Collect each line of the entries that holds the string "linecap".

----- Input

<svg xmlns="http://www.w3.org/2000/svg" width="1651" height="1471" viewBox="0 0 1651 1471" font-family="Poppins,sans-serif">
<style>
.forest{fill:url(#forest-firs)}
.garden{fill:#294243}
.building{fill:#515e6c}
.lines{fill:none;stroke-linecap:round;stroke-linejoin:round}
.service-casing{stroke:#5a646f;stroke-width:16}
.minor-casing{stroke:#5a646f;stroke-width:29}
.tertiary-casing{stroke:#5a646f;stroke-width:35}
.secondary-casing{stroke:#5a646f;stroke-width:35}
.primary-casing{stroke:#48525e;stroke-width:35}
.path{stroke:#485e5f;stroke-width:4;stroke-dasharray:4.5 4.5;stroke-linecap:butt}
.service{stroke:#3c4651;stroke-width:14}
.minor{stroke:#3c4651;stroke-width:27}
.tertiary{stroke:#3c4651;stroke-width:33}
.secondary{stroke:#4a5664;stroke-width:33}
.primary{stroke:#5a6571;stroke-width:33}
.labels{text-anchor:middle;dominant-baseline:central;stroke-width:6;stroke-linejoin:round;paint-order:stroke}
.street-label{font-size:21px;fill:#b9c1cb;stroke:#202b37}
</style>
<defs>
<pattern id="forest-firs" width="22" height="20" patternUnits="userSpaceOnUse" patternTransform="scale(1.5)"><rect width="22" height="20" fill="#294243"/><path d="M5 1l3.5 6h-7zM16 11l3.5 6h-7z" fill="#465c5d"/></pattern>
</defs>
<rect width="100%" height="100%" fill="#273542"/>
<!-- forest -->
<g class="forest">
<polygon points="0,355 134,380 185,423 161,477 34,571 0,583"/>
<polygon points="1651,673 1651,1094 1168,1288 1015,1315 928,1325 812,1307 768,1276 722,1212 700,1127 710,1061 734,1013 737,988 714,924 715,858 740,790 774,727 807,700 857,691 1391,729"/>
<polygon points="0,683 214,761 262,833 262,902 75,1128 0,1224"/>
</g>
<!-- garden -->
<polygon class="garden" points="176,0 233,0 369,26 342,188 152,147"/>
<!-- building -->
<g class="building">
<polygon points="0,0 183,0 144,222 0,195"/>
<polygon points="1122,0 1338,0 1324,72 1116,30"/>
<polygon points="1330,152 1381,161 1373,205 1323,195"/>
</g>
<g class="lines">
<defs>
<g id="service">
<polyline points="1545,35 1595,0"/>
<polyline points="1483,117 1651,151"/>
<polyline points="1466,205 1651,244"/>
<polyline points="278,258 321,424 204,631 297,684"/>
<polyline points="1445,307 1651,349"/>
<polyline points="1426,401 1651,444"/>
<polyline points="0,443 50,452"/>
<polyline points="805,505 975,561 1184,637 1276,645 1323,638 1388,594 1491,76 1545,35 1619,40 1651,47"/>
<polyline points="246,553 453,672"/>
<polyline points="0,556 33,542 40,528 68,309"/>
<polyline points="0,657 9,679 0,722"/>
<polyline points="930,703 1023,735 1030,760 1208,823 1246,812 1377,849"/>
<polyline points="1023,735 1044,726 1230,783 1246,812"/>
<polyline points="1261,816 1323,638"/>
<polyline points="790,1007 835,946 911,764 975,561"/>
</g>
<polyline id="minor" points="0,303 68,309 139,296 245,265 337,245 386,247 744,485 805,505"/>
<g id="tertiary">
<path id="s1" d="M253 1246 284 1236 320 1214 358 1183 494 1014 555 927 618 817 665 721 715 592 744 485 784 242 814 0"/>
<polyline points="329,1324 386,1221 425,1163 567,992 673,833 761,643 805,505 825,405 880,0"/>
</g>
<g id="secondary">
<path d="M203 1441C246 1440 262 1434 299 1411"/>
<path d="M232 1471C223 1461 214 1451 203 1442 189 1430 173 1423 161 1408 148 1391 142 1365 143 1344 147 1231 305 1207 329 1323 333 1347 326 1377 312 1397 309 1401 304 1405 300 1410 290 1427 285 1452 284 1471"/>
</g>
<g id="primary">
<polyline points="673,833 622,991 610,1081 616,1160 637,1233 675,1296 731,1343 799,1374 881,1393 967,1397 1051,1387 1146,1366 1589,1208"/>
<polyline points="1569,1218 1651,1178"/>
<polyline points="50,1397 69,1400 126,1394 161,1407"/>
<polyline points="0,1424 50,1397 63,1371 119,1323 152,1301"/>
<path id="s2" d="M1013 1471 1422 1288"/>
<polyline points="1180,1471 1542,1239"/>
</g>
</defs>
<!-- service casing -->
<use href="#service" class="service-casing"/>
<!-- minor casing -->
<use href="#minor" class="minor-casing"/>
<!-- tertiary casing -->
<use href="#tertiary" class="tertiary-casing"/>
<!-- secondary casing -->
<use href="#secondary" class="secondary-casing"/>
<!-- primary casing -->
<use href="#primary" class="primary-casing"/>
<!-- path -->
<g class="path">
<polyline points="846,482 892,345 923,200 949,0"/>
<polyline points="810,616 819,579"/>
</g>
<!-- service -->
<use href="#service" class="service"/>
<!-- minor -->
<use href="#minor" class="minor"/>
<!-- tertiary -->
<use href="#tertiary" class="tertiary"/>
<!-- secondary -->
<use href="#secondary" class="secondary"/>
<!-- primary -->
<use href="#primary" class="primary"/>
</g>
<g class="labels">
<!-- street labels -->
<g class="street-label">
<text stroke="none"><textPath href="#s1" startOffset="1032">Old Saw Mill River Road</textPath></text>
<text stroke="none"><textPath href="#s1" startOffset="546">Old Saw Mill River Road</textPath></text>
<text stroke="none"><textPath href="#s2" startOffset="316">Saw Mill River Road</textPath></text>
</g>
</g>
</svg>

----------

Answer to the exercise:
.lines{fill:none;stroke-linecap:round;stroke-linejoin:round}
.path{stroke:#485e5f;stroke-width:4;stroke-dasharray:4.5 4.5;stroke-linecap:butt}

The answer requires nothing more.